_Extract_.
----------
There are around 4000 inhabitants. Most of them are engaged in agriculture and pasture, although many graduates of the two secondary schools continue to study at the university. Academic positions are hardly available, they find work as builderd, or leave for the Gulf countries.
The village lands were appropriated several times for the establishment of Israeli settlements and military bases, and as a result, Burin's land and water resources dwindled. lSince 1982, more than 2,000 dunams of village land have been declared "state land" and then transferred to Har Bracha settlement.
Over the past few years and more so since 2017, the villagers have been terrorized by the residents of Yitzhar and Har Bracha, the Givat Ronen outpost and others. Despite the close proximity of soldiers to an IDF base close to one of the village's schools, residents are suffering from numerous stone-throwing events, vehicle and fire arson, also reported in the press.
----------
_Records supplied_.
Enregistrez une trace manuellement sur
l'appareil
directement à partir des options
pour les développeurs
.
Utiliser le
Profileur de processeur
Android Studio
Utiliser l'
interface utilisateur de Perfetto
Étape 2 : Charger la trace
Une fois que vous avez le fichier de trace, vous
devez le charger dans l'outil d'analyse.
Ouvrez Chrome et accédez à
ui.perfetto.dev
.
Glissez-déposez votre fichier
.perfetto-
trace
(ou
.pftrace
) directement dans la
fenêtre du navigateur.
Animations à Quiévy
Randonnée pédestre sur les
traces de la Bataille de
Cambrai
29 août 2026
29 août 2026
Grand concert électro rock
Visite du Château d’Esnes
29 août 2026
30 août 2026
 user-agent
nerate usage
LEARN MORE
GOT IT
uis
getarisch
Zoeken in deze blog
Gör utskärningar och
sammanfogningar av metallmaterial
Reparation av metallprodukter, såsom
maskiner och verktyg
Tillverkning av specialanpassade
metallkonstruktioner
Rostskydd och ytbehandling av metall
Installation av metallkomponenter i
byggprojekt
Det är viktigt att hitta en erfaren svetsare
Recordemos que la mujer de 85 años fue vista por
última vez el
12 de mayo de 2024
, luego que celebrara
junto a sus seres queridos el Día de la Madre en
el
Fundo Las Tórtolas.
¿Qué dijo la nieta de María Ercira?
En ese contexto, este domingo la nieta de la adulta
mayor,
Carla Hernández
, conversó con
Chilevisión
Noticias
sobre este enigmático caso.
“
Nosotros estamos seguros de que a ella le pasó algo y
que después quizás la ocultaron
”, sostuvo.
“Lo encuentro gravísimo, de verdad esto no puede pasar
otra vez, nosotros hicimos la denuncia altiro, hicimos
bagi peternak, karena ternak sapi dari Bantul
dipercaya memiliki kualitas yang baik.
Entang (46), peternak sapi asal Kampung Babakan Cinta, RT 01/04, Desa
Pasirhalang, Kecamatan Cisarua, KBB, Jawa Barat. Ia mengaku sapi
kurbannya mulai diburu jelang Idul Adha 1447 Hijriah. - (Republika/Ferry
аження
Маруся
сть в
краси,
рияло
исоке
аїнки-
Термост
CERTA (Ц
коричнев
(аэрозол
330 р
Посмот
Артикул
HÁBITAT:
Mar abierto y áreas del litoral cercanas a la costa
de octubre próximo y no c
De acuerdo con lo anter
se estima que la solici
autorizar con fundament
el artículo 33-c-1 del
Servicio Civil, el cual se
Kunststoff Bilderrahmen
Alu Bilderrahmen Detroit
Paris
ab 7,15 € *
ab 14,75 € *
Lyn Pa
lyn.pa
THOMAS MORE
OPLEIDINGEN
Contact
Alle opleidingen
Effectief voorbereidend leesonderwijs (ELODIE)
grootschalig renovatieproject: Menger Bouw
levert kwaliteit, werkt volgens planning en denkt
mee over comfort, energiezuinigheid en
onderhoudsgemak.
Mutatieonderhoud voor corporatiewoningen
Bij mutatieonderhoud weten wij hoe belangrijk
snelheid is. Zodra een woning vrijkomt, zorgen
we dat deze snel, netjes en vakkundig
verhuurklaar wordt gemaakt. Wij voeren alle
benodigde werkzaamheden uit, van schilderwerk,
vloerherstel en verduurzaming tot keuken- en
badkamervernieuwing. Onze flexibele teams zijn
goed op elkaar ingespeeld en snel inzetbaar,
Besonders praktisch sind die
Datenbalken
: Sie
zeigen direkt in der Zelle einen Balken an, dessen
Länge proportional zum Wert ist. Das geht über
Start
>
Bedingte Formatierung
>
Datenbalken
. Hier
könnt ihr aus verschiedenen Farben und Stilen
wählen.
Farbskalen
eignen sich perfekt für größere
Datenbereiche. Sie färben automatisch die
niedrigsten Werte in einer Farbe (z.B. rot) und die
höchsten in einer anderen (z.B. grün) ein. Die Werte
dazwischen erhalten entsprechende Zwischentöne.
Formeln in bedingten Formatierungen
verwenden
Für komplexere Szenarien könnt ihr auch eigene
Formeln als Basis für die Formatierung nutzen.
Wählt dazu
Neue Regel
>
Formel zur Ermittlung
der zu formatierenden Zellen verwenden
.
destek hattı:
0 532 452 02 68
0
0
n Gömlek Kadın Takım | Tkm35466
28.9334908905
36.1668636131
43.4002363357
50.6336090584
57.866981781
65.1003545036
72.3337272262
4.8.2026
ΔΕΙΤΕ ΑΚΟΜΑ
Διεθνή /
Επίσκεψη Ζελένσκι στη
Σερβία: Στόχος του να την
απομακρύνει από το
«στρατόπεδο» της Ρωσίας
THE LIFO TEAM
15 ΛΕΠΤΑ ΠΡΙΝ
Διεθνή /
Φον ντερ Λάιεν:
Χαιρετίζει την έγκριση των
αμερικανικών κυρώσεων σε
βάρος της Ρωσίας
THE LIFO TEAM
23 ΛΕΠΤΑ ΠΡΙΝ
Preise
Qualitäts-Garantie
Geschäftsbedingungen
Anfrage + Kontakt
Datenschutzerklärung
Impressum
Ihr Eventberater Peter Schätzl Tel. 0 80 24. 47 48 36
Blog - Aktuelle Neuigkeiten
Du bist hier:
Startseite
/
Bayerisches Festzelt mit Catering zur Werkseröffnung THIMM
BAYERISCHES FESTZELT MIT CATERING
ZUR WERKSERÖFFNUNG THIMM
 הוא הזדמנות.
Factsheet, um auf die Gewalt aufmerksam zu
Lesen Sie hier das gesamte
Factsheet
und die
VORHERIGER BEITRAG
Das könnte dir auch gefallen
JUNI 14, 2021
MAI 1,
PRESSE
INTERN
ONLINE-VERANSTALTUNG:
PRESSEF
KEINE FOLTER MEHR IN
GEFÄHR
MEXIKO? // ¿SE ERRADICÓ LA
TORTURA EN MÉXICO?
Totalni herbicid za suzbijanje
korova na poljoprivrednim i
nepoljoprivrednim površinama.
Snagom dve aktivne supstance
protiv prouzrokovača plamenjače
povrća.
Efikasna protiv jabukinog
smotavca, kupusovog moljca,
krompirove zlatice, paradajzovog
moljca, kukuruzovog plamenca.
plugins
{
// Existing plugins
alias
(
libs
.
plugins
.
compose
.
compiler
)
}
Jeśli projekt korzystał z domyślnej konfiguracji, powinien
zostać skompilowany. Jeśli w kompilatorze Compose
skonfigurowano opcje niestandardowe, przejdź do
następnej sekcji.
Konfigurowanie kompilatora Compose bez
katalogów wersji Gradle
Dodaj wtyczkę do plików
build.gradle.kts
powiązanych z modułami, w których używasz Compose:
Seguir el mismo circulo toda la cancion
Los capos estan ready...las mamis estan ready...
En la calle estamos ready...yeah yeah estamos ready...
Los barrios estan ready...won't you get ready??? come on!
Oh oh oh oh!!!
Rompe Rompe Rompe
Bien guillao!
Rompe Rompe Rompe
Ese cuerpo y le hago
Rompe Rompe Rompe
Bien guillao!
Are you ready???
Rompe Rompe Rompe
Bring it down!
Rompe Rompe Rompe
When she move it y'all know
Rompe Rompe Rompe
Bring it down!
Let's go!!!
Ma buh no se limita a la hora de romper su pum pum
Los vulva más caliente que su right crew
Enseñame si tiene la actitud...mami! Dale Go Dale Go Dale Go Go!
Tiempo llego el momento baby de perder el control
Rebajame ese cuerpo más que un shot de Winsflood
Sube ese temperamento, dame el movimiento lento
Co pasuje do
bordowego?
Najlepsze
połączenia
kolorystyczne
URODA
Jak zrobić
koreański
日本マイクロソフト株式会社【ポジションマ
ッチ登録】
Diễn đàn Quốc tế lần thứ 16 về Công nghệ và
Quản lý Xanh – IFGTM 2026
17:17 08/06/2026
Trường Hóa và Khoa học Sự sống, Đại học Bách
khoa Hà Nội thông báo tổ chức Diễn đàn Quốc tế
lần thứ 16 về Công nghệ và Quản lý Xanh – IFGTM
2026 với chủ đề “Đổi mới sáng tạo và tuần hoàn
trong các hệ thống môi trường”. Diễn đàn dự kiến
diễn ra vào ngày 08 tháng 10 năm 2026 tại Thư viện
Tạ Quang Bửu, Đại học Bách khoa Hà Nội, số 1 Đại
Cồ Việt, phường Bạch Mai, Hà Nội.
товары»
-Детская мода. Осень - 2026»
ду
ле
----------
_What to work on_.
1. From the passage on Burin, copy out everything from "There are around" up to and including "the Gulf countries.".
2. According to the passage on Burin, how much village land has been declared "state land" since 1982?
3. Carry on the passage on Burin from the point where it stops.
The items are not needed for any of this work.

_Results for each task_.
1.
There are around 4000 inhabitants. Most of them are engaged in agriculture and pasture, although many graduates of the two secondary schools continue to study at the university. Academic positions are hardly available, they find work as builderd, or leave for the Gulf countries.

2. More than 2,000 dunams.

3.
In 2023, the prevention of the olive harvest in the village plot was more violent than ever. Soldiers and settlers walked with drawn weapons between the houses of the village and demanded that people stop harvesting in the village itself and in the private plots outside the village. The settlers from Yitzhar and Giv'at Roned raided the olive groves and stole crops. 300 olive trees belonging to the residents of Burin, near Yitzhar, were uprooted. The loss of livelihood from the olives causes long-term economic damage to the farmers' families, bringing them to the point of starvation.